Dear children, be sure to see that your minds and souls grow as well as your hearts and bodies. Every loving, true word and every simple, righteous action is treasure laid up in heaven. Live so that when you come over you may not be poor and ashamed but may be strong and able to help others. If you are lifted up in spirit while still living on the earth, you will draw up others as our Lord did. Every thought is a seed and every word a root from which must spring up a harvest either of wheat or tares. Try to sow good seed that you may have sheaves of ripe corn to lay at the Master’s feet by-and-by.

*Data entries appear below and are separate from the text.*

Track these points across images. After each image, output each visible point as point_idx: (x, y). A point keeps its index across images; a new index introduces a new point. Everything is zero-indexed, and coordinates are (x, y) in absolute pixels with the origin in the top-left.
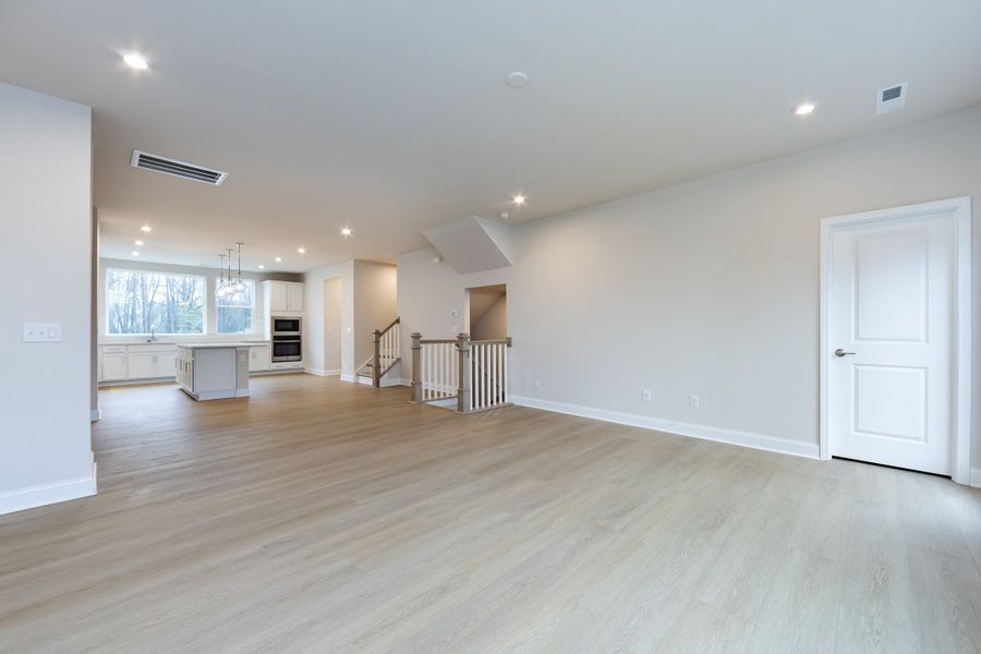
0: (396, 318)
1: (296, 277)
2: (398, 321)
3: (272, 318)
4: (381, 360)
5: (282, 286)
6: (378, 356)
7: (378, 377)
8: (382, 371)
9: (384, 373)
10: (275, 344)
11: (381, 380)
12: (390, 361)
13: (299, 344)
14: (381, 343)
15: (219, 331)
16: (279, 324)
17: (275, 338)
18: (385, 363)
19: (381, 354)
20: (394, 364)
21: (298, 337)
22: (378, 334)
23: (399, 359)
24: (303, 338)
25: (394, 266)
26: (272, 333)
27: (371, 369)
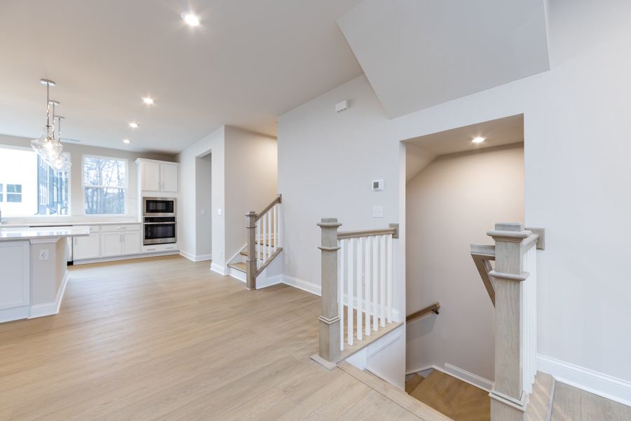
0: (276, 197)
1: (172, 157)
2: (279, 200)
3: (144, 198)
4: (258, 247)
5: (155, 165)
6: (253, 243)
7: (253, 274)
8: (259, 264)
9: (262, 269)
10: (146, 227)
11: (258, 279)
12: (270, 251)
13: (173, 226)
14: (258, 229)
15: (87, 213)
16: (151, 205)
17: (147, 219)
18: (263, 253)
19: (258, 239)
20: (274, 256)
21: (173, 219)
22: (254, 217)
23: (280, 250)
24: (178, 220)
25: (274, 138)
26: (144, 215)
27: (245, 259)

The Psyche's experience after the passing

The following history serves as an illustration of the Psyche's experience after the passing—

When I first awoke, I thought I was a girl again and that the latter part of my earthly life had not yet been lived but that my memory of it was only a dream, an imagination. Then, in a kind of vision (but I thought it a reality), I continued my life from my girlhood and in the hour of great temptation—remembering my supposed dream—I withstood. Again the scene changed and again I took up the thread of life at the same part as before. This time, I yielded to temptation but instead of keeping the birth of my child secret, I brought him up as my own and trained him as well as I could. One day, I awoke to the consciousness that I had died and oh! the rest and peace were great. After some time, I met my sister and began my real life here but it has been much easier for that vision-life that I had at the first.

I will try to make our life a little clearer to you. In your world, the will can only produce things when joined to power of some sort. With us, the will can and does create our surroundings. I mean by this that what we earnestly desire is in a moment evolved and completed, provided that our will is in harmony with the overwill of the Divine. If I will a home, that home stands immediately complete before me. When I met my sister, it had been her wish to live alone. Her life, therefore, was not so complete as it might have been. For my sake, however, she gave up her wanderings and at a wish our home was ready and we have dwelt there ever since. Our life and our home closely resemble the lives and homes of earth and this resemblance they will keep for some time but as progress is the law for everyone and as in their turn these new bodies of ours will seem gross and earthly, so we must cast them off and pass into higher spheres. But even here we are far in advance of you. If we really desire to know anything we know it without mistake. If we really desire to do anything for another, we see clearly what to do and can do it. Only the will is needed, then there is no limit unless it would be hurtful to anyone. If we need what we had not got for anyone, a wish would produce it, just as the Master could produce the loaves when he had a strong feeling of pity for the poor hungry souls around him.

Our life is portioned out into what answers to your mental and manual employments. We have the outward and we have the inward; we work and we play; we talk and we think; we meet those that we love and are parted from them again; we make new friends and we love more and more the old ones. There is no mistake and no failure, as I say, except our own will fails. In that case, sorrow and repentance have to followwe try again and walk in a plain path in which there is no need to stumble. Since I have been in this new home I have known what peace, love and joy really areall three unbroken and increasing every day. I am not permitted to see or know much of the two whose influence over my earthly life was so great but I am perfectly content to have it so. Neither have I yet gone into that higher sphere; there is some good reason for delay.